Plain-text document sources

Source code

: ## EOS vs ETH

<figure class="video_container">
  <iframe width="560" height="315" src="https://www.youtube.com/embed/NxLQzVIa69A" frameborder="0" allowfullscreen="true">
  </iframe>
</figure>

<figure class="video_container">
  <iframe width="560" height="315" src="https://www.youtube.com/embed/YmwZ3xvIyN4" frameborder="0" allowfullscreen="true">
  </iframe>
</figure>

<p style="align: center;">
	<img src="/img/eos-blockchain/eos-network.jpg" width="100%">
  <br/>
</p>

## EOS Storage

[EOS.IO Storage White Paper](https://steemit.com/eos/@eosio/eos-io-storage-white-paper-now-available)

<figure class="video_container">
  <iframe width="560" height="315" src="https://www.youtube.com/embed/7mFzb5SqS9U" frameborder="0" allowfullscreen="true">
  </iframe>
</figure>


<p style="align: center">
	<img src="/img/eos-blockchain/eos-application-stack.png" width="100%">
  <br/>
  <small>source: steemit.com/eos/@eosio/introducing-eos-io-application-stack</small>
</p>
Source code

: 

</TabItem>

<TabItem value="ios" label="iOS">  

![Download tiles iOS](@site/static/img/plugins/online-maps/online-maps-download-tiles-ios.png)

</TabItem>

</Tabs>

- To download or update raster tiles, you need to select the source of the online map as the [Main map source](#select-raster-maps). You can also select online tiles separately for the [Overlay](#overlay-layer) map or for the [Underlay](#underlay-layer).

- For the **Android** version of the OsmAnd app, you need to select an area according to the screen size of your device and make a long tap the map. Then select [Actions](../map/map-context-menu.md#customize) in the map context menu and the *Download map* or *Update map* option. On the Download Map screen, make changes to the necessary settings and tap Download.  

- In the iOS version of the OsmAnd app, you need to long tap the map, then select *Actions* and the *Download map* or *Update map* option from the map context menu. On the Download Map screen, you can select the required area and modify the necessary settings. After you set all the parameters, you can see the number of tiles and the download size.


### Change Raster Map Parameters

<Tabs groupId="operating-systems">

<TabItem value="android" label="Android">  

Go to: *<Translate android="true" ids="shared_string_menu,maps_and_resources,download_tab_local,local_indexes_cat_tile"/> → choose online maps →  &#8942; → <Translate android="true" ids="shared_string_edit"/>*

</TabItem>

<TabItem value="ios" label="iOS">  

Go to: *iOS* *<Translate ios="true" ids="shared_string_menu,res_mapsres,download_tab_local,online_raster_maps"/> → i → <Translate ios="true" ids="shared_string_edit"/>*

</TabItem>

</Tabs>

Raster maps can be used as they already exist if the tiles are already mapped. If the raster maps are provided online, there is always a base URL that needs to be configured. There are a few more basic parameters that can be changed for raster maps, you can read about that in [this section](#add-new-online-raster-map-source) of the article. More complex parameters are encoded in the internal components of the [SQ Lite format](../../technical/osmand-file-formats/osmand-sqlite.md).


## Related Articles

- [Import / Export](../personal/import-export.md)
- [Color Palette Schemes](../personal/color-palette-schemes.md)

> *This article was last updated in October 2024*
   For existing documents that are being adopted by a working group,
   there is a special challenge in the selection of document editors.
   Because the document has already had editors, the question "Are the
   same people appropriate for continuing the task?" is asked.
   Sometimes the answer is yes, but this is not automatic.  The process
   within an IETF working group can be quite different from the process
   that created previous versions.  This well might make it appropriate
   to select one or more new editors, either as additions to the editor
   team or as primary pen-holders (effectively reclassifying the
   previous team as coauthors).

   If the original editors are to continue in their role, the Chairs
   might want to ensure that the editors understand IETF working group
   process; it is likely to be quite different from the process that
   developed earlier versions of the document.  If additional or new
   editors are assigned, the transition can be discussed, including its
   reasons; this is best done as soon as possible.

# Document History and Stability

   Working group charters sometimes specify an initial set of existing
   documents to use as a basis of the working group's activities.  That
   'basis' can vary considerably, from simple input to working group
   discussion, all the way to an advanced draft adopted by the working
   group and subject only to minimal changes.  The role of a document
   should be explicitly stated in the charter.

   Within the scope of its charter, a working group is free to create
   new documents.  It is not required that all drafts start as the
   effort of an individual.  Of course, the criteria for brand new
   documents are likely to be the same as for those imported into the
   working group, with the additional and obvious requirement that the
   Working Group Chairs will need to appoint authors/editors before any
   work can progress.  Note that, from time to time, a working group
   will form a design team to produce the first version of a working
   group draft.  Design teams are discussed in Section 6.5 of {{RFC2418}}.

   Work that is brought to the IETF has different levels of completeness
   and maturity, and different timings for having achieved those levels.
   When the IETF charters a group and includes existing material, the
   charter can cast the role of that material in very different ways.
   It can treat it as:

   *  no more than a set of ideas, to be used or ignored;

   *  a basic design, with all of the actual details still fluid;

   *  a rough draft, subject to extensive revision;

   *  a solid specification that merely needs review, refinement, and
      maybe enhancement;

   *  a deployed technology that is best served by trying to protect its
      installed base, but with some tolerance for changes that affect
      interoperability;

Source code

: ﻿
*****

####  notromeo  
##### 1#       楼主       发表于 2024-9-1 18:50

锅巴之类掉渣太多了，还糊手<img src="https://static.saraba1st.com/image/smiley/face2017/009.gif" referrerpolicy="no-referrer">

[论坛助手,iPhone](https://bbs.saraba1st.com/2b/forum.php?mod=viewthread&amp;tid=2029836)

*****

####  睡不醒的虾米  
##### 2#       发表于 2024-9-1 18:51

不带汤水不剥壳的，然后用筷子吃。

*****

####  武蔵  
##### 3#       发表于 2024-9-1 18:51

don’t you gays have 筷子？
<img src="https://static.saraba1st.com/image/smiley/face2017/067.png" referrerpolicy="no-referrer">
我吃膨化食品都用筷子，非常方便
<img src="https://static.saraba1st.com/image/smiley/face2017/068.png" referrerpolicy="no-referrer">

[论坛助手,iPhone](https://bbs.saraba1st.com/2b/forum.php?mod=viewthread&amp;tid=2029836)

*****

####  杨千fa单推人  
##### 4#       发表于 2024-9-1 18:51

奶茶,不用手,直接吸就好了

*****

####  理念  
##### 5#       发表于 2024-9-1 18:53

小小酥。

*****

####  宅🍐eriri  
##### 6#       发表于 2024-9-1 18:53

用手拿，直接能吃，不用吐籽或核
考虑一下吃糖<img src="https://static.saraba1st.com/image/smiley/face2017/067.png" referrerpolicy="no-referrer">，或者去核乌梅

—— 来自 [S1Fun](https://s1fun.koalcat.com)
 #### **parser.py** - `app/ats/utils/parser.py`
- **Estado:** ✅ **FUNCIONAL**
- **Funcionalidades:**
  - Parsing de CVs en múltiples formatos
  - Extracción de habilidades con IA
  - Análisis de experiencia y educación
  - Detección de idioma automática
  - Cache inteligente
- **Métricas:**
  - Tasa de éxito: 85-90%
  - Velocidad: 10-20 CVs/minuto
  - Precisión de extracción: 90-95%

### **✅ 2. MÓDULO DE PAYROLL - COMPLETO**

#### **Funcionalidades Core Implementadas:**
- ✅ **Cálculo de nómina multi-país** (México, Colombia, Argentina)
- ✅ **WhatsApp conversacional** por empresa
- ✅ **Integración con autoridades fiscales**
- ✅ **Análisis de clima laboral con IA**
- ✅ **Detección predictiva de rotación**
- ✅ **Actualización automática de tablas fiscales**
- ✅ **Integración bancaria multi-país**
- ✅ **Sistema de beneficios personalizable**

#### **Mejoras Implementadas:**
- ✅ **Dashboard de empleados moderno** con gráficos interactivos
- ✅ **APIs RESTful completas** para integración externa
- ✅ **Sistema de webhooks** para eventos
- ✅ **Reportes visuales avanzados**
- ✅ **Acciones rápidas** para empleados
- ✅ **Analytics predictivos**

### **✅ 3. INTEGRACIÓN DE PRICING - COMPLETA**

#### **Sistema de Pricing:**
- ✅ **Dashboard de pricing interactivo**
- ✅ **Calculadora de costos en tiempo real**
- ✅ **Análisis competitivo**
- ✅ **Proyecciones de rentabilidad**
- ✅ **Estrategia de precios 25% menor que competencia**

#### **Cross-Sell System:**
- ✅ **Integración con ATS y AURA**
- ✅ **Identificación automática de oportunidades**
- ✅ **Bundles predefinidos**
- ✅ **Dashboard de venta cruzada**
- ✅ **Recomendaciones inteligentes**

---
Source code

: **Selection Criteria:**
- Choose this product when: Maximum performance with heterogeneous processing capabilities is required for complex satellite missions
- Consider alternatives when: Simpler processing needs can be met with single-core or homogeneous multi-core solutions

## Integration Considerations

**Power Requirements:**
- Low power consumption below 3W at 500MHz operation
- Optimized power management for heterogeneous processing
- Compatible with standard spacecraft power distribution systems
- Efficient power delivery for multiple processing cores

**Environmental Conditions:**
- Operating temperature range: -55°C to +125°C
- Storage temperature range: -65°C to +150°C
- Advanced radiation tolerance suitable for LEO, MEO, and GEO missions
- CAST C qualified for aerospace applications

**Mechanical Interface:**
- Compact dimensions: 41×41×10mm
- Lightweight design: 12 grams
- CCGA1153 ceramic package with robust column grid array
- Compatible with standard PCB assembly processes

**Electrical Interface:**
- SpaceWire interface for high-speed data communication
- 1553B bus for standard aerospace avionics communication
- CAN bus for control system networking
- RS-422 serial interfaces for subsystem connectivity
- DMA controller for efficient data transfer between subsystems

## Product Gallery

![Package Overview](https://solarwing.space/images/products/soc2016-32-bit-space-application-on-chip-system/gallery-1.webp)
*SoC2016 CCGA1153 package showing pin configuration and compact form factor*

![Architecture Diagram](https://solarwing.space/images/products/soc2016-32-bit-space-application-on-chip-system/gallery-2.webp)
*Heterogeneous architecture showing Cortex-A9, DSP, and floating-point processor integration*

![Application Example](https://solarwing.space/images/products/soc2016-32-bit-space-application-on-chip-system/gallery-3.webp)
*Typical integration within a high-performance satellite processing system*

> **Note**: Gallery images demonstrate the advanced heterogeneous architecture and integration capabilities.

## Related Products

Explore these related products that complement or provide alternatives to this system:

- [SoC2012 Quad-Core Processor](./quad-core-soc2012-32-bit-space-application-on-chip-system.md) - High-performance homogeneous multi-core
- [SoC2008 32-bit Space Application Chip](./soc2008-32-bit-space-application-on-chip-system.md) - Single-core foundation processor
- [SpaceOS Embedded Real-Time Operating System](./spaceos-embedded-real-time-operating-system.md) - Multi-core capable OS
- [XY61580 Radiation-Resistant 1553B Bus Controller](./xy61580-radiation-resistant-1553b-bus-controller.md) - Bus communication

WHAT THIS TASK INVOLVES> Pick out every line of the entries that contains the string "frameborder", with case counting.

EXERCISE RESPONSE>
  <iframe width="560" height="315" src="https://www.youtube.com/embed/NxLQzVIa69A" frameborder="0" allowfullscreen="true">
  <iframe width="560" height="315" src="https://www.youtube.com/embed/YmwZ3xvIyN4" frameborder="0" allowfullscreen="true">
  <iframe width="560" height="315" src="https://www.youtube.com/embed/7mFzb5SqS9U" frameborder="0" allowfullscreen="true">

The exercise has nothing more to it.